Below is a listing. Copy each line of it that holds the word "lines".

▸ **Listed records**
__________________________________________________

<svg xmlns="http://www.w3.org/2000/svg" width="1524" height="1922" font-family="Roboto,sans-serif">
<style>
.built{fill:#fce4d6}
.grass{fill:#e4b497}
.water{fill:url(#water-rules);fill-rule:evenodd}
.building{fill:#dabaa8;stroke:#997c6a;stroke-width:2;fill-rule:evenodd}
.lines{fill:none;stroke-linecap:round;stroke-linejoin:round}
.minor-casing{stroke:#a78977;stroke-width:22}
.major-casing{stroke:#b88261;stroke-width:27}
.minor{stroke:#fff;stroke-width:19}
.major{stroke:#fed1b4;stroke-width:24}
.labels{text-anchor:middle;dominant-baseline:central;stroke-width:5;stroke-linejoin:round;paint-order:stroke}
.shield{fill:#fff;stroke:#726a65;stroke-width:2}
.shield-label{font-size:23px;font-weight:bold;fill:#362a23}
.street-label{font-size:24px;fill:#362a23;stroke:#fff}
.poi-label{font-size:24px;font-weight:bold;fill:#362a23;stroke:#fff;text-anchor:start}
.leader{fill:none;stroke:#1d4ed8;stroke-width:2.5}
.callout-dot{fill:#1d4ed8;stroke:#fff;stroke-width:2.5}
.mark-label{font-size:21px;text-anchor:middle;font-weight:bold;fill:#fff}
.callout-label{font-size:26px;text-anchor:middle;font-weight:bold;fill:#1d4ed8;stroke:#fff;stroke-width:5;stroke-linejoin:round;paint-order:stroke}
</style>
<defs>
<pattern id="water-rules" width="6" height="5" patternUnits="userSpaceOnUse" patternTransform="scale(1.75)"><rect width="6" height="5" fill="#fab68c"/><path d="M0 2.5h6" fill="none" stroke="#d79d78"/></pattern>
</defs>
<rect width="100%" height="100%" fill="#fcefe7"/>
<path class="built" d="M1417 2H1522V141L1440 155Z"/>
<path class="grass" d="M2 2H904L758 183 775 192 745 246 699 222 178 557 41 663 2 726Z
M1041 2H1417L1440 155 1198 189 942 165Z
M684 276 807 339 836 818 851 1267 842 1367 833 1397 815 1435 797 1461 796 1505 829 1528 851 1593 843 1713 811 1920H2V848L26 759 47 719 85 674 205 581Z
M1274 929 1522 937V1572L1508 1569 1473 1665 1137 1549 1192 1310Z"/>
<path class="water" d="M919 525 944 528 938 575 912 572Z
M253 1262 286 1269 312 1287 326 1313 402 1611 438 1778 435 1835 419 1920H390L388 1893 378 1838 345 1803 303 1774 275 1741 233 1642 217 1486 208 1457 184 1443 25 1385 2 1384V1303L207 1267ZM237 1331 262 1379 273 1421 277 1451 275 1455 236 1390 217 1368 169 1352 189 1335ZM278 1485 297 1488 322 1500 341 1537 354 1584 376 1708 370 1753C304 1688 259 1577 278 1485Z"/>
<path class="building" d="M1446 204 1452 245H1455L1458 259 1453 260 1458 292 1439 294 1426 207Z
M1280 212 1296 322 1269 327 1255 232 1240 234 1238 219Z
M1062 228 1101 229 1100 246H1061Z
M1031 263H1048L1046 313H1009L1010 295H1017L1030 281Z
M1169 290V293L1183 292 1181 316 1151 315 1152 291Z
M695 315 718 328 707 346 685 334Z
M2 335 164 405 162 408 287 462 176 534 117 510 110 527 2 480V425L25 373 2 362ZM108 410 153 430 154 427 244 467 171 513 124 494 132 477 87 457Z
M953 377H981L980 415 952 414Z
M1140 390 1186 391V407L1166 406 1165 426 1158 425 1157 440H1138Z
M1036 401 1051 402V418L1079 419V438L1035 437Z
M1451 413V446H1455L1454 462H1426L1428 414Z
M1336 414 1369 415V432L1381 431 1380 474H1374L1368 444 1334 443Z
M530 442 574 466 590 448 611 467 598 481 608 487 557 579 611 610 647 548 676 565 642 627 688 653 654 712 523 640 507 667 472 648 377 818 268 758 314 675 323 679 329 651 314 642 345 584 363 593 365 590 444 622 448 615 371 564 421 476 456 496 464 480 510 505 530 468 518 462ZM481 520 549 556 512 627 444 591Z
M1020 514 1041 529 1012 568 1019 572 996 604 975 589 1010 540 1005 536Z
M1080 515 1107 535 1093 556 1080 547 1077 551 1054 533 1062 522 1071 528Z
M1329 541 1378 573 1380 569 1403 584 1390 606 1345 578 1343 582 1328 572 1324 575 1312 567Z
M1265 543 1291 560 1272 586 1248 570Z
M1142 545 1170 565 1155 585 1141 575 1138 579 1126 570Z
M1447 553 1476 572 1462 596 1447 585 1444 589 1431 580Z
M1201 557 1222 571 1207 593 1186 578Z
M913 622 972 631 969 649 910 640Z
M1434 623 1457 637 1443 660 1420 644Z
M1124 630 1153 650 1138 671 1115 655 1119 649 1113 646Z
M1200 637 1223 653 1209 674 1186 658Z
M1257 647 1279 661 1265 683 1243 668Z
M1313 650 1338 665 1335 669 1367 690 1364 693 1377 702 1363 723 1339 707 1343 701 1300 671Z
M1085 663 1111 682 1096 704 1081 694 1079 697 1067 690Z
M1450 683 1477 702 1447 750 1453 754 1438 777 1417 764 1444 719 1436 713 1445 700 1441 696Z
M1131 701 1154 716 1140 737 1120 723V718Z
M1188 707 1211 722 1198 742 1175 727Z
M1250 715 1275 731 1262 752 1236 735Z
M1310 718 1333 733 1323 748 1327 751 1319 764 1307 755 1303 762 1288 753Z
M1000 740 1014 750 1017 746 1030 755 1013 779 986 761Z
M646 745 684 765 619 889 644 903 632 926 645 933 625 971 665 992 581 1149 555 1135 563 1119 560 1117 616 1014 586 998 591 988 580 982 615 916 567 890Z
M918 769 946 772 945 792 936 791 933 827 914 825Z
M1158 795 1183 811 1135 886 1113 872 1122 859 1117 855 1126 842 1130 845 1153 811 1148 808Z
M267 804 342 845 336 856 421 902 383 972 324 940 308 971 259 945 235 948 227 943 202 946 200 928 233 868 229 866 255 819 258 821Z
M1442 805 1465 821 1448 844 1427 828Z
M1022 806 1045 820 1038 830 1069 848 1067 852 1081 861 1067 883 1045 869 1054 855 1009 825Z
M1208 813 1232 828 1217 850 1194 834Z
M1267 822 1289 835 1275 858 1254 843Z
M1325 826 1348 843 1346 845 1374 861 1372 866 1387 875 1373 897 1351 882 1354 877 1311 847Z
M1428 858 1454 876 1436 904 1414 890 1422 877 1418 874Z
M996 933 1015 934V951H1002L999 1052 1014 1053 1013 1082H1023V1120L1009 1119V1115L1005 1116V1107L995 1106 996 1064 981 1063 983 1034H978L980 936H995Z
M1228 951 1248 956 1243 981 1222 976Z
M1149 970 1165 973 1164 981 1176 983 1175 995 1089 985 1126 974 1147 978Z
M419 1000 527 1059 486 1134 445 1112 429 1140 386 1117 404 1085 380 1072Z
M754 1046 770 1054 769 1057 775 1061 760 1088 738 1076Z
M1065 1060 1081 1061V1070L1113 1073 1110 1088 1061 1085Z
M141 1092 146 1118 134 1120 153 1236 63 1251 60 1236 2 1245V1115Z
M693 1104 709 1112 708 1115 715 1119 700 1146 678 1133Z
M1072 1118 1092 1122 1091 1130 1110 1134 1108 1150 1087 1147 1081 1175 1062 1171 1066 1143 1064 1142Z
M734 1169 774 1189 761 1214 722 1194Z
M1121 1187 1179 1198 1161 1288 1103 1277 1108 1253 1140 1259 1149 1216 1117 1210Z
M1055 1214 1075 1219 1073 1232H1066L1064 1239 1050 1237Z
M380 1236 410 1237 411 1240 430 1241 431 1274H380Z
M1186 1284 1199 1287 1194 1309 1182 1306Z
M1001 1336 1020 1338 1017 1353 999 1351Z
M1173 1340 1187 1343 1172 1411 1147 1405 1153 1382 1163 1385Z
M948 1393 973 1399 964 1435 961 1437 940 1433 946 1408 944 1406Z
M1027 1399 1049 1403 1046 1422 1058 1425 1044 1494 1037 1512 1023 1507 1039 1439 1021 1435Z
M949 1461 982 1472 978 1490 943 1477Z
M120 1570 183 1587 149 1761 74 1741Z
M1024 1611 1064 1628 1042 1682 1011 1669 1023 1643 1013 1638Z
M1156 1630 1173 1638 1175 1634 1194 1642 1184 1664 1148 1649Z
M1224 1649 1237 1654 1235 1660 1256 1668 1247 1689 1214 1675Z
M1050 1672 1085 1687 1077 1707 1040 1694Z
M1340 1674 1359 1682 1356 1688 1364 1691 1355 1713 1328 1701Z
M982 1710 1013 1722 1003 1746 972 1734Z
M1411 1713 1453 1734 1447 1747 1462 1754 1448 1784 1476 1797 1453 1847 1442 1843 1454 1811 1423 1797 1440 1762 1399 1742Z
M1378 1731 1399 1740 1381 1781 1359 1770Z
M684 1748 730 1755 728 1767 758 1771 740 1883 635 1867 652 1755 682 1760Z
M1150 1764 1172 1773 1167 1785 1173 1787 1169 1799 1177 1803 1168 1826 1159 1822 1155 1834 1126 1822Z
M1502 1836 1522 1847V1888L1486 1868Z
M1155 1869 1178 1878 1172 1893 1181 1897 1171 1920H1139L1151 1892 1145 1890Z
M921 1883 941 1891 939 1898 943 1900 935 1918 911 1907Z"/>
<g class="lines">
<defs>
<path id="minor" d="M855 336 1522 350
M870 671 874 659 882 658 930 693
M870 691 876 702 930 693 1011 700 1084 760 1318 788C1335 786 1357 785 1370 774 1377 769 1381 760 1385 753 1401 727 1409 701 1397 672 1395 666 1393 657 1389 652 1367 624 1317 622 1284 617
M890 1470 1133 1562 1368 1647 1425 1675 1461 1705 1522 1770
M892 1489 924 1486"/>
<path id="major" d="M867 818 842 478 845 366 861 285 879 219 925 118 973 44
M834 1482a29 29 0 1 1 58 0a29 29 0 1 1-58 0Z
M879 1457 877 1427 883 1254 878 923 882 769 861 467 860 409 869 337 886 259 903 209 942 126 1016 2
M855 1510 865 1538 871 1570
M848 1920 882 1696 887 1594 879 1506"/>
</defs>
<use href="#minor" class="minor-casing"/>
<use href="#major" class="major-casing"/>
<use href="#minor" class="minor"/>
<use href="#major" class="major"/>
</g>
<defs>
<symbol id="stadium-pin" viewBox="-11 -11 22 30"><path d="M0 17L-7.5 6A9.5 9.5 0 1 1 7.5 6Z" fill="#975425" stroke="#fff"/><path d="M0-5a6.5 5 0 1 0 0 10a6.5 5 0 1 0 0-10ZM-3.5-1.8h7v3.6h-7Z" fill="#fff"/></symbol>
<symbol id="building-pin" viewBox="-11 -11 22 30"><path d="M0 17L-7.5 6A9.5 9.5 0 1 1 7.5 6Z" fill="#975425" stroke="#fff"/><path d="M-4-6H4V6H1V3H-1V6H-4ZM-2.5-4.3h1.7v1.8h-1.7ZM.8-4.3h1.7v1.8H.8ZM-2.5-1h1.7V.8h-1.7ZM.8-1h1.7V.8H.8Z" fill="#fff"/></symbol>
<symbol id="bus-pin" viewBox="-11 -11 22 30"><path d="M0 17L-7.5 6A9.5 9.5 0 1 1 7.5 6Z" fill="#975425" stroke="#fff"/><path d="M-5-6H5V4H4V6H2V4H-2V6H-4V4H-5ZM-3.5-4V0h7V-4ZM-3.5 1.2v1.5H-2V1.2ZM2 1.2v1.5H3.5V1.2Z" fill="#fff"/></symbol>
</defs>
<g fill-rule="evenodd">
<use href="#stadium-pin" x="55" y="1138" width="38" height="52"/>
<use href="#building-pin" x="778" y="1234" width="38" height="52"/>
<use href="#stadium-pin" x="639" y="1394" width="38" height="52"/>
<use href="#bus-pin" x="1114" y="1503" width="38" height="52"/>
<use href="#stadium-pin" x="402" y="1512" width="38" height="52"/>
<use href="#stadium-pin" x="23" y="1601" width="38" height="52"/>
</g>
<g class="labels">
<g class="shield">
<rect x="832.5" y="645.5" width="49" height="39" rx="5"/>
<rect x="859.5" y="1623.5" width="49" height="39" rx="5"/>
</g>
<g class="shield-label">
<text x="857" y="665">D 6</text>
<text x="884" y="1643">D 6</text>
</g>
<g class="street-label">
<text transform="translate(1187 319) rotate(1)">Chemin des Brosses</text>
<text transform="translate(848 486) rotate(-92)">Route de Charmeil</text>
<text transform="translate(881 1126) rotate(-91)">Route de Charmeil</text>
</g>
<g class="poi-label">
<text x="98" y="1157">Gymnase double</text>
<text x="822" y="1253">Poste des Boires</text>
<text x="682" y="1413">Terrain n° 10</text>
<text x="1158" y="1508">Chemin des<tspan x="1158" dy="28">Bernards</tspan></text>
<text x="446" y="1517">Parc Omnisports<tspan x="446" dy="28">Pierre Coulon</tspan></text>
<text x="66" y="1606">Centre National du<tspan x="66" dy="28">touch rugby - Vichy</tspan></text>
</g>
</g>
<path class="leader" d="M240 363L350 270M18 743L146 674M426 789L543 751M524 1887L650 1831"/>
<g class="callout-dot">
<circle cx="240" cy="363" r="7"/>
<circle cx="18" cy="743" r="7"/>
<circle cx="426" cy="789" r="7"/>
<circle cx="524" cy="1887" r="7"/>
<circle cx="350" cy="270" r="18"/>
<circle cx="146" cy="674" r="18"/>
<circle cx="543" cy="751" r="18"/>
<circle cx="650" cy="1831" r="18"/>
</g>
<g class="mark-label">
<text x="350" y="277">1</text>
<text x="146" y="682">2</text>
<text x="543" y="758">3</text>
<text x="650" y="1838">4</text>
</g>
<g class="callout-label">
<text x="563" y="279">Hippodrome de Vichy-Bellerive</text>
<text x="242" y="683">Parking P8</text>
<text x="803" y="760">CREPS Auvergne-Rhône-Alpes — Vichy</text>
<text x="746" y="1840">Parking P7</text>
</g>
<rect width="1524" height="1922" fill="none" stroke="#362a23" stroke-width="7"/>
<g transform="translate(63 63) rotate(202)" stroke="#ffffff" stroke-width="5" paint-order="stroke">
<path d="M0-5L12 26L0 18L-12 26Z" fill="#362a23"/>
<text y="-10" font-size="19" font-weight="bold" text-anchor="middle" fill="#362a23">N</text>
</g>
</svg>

__________________________________________________

▸ **Result of this exercise**
.lines{fill:none;stroke-linecap:round;stroke-linejoin:round}
<g class="lines">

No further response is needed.